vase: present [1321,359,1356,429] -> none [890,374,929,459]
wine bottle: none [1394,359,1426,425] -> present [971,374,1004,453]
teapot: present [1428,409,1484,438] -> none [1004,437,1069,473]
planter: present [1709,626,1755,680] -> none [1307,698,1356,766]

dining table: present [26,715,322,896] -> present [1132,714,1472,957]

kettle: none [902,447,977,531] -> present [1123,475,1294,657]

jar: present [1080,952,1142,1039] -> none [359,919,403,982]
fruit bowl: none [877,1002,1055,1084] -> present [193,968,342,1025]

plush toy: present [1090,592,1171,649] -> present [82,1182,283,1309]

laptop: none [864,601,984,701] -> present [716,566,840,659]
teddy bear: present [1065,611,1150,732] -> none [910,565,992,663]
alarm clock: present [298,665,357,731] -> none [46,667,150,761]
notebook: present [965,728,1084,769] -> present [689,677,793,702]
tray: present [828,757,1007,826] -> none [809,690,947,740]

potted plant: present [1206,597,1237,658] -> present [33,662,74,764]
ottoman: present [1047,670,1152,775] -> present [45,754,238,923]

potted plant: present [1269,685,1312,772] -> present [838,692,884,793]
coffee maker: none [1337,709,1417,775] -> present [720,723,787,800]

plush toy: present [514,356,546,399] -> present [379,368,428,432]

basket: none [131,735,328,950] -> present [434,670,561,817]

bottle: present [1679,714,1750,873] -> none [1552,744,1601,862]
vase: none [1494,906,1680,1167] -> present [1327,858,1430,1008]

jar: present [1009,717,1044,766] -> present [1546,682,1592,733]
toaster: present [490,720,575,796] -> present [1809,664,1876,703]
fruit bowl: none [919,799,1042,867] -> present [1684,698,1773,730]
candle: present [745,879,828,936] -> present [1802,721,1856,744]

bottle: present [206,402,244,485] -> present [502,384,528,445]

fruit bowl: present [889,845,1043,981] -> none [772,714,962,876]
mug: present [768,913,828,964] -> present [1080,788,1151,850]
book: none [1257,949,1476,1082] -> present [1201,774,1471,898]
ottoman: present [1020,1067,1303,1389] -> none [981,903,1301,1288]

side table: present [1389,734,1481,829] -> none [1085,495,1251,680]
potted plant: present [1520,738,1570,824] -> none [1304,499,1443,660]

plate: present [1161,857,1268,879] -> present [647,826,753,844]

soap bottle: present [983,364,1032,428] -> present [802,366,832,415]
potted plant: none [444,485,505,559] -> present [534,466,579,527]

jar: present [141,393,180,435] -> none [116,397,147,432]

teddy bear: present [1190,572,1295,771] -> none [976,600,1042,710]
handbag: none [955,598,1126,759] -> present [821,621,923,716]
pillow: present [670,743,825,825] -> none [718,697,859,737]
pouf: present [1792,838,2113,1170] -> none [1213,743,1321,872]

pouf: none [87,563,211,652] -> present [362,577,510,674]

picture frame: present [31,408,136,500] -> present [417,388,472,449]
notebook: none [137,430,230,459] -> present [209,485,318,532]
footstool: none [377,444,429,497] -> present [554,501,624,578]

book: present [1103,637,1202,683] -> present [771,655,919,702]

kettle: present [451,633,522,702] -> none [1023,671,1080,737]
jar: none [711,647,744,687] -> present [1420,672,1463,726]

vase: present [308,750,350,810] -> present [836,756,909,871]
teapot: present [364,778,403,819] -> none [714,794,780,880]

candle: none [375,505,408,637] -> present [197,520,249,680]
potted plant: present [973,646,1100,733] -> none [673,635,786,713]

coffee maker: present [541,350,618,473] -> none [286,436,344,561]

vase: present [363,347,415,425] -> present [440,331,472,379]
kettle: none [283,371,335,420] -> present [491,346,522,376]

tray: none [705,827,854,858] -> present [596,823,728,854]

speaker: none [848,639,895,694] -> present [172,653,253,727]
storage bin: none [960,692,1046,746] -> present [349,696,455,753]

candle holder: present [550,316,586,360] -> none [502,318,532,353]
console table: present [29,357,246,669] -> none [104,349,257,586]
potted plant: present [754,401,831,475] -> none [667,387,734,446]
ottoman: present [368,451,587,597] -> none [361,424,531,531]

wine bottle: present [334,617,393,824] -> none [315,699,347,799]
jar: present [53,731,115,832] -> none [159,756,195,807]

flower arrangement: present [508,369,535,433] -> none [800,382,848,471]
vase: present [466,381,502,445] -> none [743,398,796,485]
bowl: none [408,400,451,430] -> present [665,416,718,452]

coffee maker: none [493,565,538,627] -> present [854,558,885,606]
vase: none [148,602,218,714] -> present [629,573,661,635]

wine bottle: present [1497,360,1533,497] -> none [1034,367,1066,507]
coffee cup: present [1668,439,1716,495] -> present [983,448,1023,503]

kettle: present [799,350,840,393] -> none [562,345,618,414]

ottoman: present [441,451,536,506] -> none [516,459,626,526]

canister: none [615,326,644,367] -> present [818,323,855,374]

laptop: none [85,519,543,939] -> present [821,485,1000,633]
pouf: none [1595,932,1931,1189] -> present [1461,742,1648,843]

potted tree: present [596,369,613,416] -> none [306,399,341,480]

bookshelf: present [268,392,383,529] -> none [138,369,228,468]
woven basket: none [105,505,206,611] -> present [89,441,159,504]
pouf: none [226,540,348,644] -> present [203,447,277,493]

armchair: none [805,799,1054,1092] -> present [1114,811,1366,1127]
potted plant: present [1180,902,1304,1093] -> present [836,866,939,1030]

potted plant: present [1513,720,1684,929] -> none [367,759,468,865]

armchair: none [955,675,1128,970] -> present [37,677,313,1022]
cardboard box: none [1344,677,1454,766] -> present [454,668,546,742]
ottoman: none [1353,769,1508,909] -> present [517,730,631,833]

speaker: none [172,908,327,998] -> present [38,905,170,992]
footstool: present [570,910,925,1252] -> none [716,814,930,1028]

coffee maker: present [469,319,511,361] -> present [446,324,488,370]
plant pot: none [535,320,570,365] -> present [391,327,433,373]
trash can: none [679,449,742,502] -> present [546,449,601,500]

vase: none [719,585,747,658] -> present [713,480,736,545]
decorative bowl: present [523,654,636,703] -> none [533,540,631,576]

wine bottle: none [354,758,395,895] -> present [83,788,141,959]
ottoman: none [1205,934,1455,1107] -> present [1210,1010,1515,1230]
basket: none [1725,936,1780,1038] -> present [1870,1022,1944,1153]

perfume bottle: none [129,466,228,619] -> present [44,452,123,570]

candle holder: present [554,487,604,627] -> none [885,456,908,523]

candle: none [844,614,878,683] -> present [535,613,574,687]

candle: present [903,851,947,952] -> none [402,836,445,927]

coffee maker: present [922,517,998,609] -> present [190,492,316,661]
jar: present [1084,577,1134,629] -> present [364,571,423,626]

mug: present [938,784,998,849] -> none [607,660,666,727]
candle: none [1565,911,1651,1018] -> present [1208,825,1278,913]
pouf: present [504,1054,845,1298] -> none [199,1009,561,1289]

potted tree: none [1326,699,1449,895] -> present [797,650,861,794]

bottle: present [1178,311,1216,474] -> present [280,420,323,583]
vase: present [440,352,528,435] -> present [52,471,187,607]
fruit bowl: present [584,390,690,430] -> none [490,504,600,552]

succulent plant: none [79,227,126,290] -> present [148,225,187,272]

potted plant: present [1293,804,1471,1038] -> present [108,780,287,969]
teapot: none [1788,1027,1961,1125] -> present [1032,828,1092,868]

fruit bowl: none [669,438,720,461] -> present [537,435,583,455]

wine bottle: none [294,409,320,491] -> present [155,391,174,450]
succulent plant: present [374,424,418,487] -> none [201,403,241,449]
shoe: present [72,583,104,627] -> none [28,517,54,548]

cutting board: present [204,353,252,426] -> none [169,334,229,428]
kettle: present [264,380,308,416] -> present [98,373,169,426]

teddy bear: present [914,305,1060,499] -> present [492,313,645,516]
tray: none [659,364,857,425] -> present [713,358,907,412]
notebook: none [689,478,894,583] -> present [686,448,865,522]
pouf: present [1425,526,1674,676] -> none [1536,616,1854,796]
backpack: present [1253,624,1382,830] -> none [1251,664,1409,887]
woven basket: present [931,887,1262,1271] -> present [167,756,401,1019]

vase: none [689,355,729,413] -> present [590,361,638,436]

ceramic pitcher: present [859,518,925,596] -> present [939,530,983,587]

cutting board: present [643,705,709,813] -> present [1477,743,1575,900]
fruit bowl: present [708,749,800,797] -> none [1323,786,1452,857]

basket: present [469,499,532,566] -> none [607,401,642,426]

ASSIGNED TASK
From the listing above, return the lines starting at the one with "handbag: none [955,598,1126,759]" and ending at the one with "pouf: none [87,563,211,652]", both kept, exactly as they appear and nothing more.

EXERCISE OUTPUT
handbag: none [955,598,1126,759] -> present [821,621,923,716]
pillow: present [670,743,825,825] -> none [718,697,859,737]
pouf: present [1792,838,2113,1170] -> none [1213,743,1321,872]

pouf: none [87,563,211,652] -> present [362,577,510,674]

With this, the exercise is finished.